* What is expected *
All of the lines below should be output exactly as shown.

* Raw data *
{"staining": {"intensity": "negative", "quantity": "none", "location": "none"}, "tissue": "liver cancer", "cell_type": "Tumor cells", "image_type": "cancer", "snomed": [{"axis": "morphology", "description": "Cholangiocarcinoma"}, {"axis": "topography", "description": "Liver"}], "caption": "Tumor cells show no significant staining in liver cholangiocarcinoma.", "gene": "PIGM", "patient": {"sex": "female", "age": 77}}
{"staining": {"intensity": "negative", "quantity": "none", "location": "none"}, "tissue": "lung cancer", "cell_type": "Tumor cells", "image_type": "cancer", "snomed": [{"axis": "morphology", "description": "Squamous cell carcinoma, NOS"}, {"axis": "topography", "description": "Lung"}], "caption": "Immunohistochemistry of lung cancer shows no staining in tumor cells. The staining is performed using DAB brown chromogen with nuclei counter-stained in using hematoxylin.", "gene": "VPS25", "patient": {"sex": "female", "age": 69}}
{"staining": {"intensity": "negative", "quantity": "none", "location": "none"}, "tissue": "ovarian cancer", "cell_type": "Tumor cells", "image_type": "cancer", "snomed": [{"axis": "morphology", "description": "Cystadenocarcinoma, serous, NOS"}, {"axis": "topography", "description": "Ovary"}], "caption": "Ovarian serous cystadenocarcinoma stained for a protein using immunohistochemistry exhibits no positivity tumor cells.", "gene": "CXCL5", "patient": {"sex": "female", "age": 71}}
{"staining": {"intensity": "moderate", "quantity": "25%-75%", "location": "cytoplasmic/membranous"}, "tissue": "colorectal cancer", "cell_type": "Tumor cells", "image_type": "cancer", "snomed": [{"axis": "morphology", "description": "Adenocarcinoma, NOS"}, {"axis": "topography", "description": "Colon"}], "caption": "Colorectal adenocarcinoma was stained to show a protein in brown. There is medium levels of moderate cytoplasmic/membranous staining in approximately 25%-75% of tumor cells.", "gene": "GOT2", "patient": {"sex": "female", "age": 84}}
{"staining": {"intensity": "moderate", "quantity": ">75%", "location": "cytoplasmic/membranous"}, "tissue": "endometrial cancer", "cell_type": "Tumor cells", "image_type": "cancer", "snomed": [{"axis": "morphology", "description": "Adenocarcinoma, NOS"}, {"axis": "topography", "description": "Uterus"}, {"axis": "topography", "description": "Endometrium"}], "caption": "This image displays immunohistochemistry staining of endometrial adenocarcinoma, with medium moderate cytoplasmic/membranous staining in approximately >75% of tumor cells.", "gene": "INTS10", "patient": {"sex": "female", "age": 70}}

* Result for this task *
{"staining": {"intensity": "negative", "quantity": "none", "location": "none"}, "tissue": "liver cancer", "cell_type": "Tumor cells", "image_type": "cancer", "snomed": [{"axis": "morphology", "description": "Cholangiocarcinoma"}, {"axis": "topography", "description": "Liver"}], "caption": "Tumor cells show no significant staining in liver cholangiocarcinoma.", "gene": "PIGM", "patient": {"sex": "female", "age": 77}}
{"staining": {"intensity": "negative", "quantity": "none", "location": "none"}, "tissue": "lung cancer", "cell_type": "Tumor cells", "image_type": "cancer", "snomed": [{"axis": "morphology", "description": "Squamous cell carcinoma, NOS"}, {"axis": "topography", "description": "Lung"}], "caption": "Immunohistochemistry of lung cancer shows no staining in tumor cells. The staining is performed using DAB brown chromogen with nuclei counter-stained in using hematoxylin.", "gene": "VPS25", "patient": {"sex": "female", "age": 69}}
{"staining": {"intensity": "negative", "quantity": "none", "location": "none"}, "tissue": "ovarian cancer", "cell_type": "Tumor cells", "image_type": "cancer", "snomed": [{"axis": "morphology", "description": "Cystadenocarcinoma, serous, NOS"}, {"axis": "topography", "description": "Ovary"}], "caption": "Ovarian serous cystadenocarcinoma stained for a protein using immunohistochemistry exhibits no positivity tumor cells.", "gene": "CXCL5", "patient": {"sex": "female", "age": 71}}
{"staining": {"intensity": "moderate", "quantity": "25%-75%", "location": "cytoplasmic/membranous"}, "tissue": "colorectal cancer", "cell_type": "Tumor cells", "image_type": "cancer", "snomed": [{"axis": "morphology", "description": "Adenocarcinoma, NOS"}, {"axis": "topography", "description": "Colon"}], "caption": "Colorectal adenocarcinoma was stained to show a protein in brown. There is medium levels of moderate cytoplasmic/membranous staining in approximately 25%-75% of tumor cells.", "gene": "GOT2", "patient": {"sex": "female", "age": 84}}
{"staining": {"intensity": "moderate", "quantity": ">75%", "location": "cytoplasmic/membranous"}, "tissue": "endometrial cancer", "cell_type": "Tumor cells", "image_type": "cancer", "snomed": [{"axis": "morphology", "description": "Adenocarcinoma, NOS"}, {"axis": "topography", "description": "Uterus"}, {"axis": "topography", "description": "Endometrium"}], "caption": "This image displays immunohistochemistry staining of endometrial adenocarcinoma, with medium moderate cytoplasmic/membranous staining in approximately >75% of tumor cells.", "gene": "INTS10", "patient": {"sex": "female", "age": 70}}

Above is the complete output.